> [EXTRACT PROVIDED]
┄┄┄┄┄┄

Through a combination of the alternative sentencing program and a juvenile training center,many of Costa Rica’s young criminals – inside of Zurquí and out – are receiving psychological help, treatment for drug addiction, education and work training.

Antonia Valerio, 49, has three children and a light breeze of silver blowing through her black hair, which is cut short and professional.

She has been working in the juvenile justice system for 25 years, and heads up the JuvenileOpportunitiesCenter. Her dream, she said, is to see all the teens under her watch outside of jail.

“Many young people act without thinking, because of the process of development that they are in. Sometimes a young person commits one isolated crime, and it is valuable to give that young person a second chance,” Valerio explained from her small office at the Zurquí center, located north of San José in San Isidro de Heredia, just off the highway to the Caribbean coast.

Costa Rica’s 1996 Juvenile Penal Law defines 12 as the minimum age at which a person can be held accountable in a court of law. Those who are younger than 18 and given jail time spend it at Zurquí. Once they turn 18, as Jorge did last month shorthly after his interview with The Tico Times, they are transferred to one of two Young Adult Prisons. Male offenders are housed within Costa Rica’s largest prison, La Reforma, located north of San José in the province of Alajuela. Females go to the Young Adult Section of the Buen Pastor Women’s Prison, southeast of San José. According to Valerio, Zurquí has one female inmate, and seven others are at Buen Pastor.

Minors who end up incarcerated are primarily those who have been convicted of homicide, sexual offenses, drug charges, aggravated robbery or causing somebody serious injuries, Valerio explains. Ninety percent of them are also drug users, she adds.

Other youth convicts get a type of probation or alternative sentence, such as being required to stay in school, to work or to see a psychologist. All must regularly check in at the Zurquí center to receive therapy, and many receive regular visits from social workers, though the level of supervision depends on each offender’s particular case.

Three years ago, Valerio oversaw the launch of the JuvenileOpportunitiesCenter, a program run out of Zurquí aimed at better reintegrating convicted youths back into society.

“To integrate the juvenile prison population, we need the help of all organizations that work with youth,” Valerio said, adding that the program now comprises a network of 30 different organizations. “We are making an effort to unite the different non-governmental and governmental organizations.”

For example, Jorge was awaiting his test results to see if he passed sixth grade, having dropped out of school when he was “on the streets.” Like all the other inmates, he was continuing his studies in the Zurquí classrooms with materials and teachers furnished by the Public Education Ministry and the Justice Ministry.Valerio proudly pointed out that not one of the Zurquí inmates failed to pass their grade in 2005.

If Jorge had stayed at Zurquí, he could have taken part in a project scheduled for this year to start raising tilapia fish with the help of the Costa Rican Fisheries Institute (INCOPESCA). But now that he is in the Young Adult Prison, he can take masonry courses provided by the National Training Institute (INA).

At Zurquí, Jorge filled the hours between his classes taking computer, art and hip-hop workshops.

“I don’t feel closed in when I’m in the workshops. I come in here, refresh my mind, and go back to my section with a different perspective,” Jorge explained. “In the art workshops, I have discovered I have a different outlook. And now I have started this hiphop workshop, and it has been going well.”

The Opportunity Center also works extensively with juvenile offenders who are outside Zurquí. These youth can enroll in a variety of INA courses, work-training programs offered by the Labor Ministry as well as art and culture programs offered through a variety of social organizations. The center also places young offenders in shelters or drug rehabilitation centers when necessary,Valerio said.

“If we truly want to affect these youths and help them get ahead, the State cannot do it all. So what the Opportunity Center does is connect all these different organizations looking for opportunities,” she added.

┄┄┄┄┄┄

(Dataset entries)
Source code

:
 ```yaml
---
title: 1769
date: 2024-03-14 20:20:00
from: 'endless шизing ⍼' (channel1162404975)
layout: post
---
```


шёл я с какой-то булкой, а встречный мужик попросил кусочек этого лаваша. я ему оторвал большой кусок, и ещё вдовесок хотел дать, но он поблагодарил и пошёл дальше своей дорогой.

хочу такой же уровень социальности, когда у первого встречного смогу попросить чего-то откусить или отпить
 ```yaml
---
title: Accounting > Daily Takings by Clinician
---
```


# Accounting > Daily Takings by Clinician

┄┄┄┄┄┄

> [TASKS TO COMPLETE]
1. In the article on Costa Rica's young offenders, rewrite the passage starting at "Costa Rica’s 1996" and ending at "at Buen Pastor.", substituting "the capital" for "San José".
2. According to the article on Costa Rica's young offenders, how many organizations now make up the network of the program Valerio launched at Zurquí?

> [RESULTS FOR EACH TASK]
1.
Costa Rica’s 1996 Juvenile Penal Law defines 12 as the minimum age at which a person can be held accountable in a court of law. Those who are younger than 18 and given jail time spend it at Zurquí. Once they turn 18, as Jorge did last month shorthly after his interview with The Tico Times, they are transferred to one of two Young Adult Prisons. Male offenders are housed within Costa Rica’s largest prison, La Reforma, located north of the capital in the province of Alajuela. Females go to the Young Adult Section of the Buen Pastor Women’s Prison, southeast of the capital. According to Valerio, Zurquí has one female inmate, and seven others are at Buen Pastor.

2. 30 different organizations.